構造の点では、ラムはよく練られたプロットを用意しており、戦略的に順序付けられた章、場面、転換点が満載で、すべてがクライマックスに向けて体系的に構築され、ひねりやサプライズ、バックストーリーの余地も残しています。章のほとんどは、1990 年代後半から 1940 年代半ばまで、遠く離れた場所を舞台に交互に展開され、すべてが注意深く順序付けられているため、ダイナミックで魅惑的で多面的で予測不可能な、巧みに振り付けられた物語が伝わります。

ラムは、登場人物の希望や夢と、その実現を妨げる障害を対比させ、登場人物と読者の知識のギャップを浮き彫りにすることで、劇的な緊張感を生み出しています。『悔い改め』の登場人物の多くは、報われないことが多い愛、つかみどころのない名誉、そしてしばしば挫折する幸福を切望しています。ラムの登場人物の多くは率直ではないため、彼らの真実は、通常、少しずつ、そして時々読者に伝えられるだけです。

ラムは、アクションとセリフに関して、前者を後者より優先させ、セリフを主に使用して、印象的な効果のある反応を誘発します。読者を単なる言葉で圧倒するのではなく、登場人物の行動ややり取り、あるいはその欠如について読者に考えさせることで、読者の思考や感情を刺激します。彼にとって、本当に重要なのは、重みのある言葉と、力強い沈黙です。

場面場面に関して言えば、 『Repentance』には、読者が本を読んだ後も忘れられない、エキサイティングで記​​憶に残る大きな瞬間が満載です。これらの瞬間のいくつかは、緊迫した軍事事件や感情の崩壊など、重要なアクションを前面に押し出していますが、他の瞬間は、重要な文書の発見や長い間隠されていた秘密の告白など、啓示的なものです。
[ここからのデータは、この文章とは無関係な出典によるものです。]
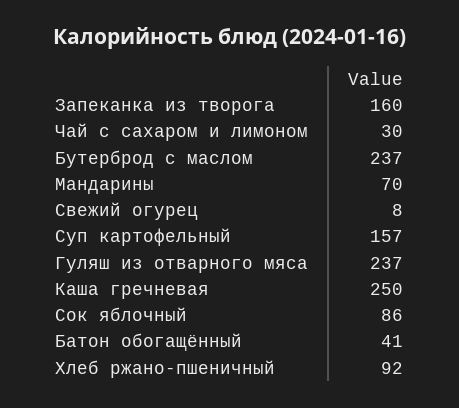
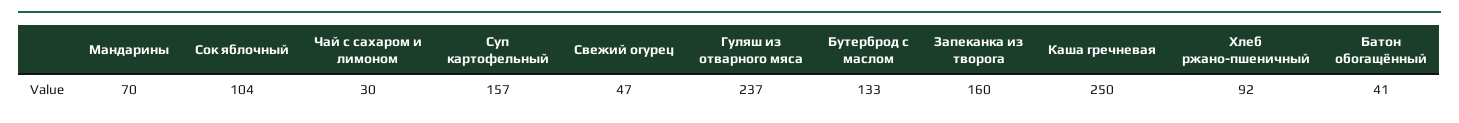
  {
    "Запеканка из творога": 160,
    "Чай с сахаром и лимоном": 30,
-   "Бутерброд с маслом": 237,
+   "Бутерброд с маслом": 133,
    "Мандарины": 70,
-   "Свежий огурец": 8,
+   "Свежий огурец": 47,
    "Суп картофельный": 157,
    "Гуляш из отварного мяса": 237,
    "Каша гречневая": 250,
-   "Сок яблочный": 86,
+   "Сок яблочный": 104,
    "Батон обогащённый": 41,
    "Хлеб ржано-пшеничный": 92
  }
ラムの登場人物、特に中心人物には、読者が共感し、感情的、倫理的な旅に出られるような明確な目標があり、その旅は通常は非常に明確に定義されています。著者の登場人物の中で最も重要で、最も個性的なのは、ダニエル・トクナガと、彼の実父と思われるレイ・トクナガです。この2人は小説全体を通して、世代間、気質、道徳をめぐる冷酷な、そして時折激しい戦いを繰り広げます。ダニエルの二世の母、スカンジナビア系アメリカ人の妻ベス、高校時代の日系人の恋人アン・ミカド、父親の最も親しい戦時仲間ヒロ・フクダなど、その他の注目すべき登場人物は、ラムの美しく調整された散文体で想像力豊かに描かれています。ラムの登場人物の大半に共通するテーマは、償いを求める旅です。

この素晴らしい小説は壮大な映画になるに値する。

悔い改め
アンドリュー・ラム
(ノースポイント、フロリダ州:タイニーフォックスプレス、2019年、283ページ、15.95ドル、ペーパーバック)

※この記事は日米ウィークリー2019年7月18日に掲載されたものです。

© 2019 Arthur A. Hansen and Nichi Bei Weekly

レビュー アンドリュー・ラム Repentance (書籍) 日系アメリカ人 書評 第二次世界大戦
執筆者について

アート・ハンセンはカリフォルニア州立大学フラートン校の歴史学およびアジア系アメリカ人研究の名誉教授で、2008年に同大学口述および公衆史センターの所長を退官。2001年から2005年にかけては、全米日系人博物館の上級歴史家を務めた。2018年以降、第二次世界大戦中の米国政府による不当な弾圧に対する日系アメリカ人の抵抗をテーマにした4冊の本を執筆または編集している。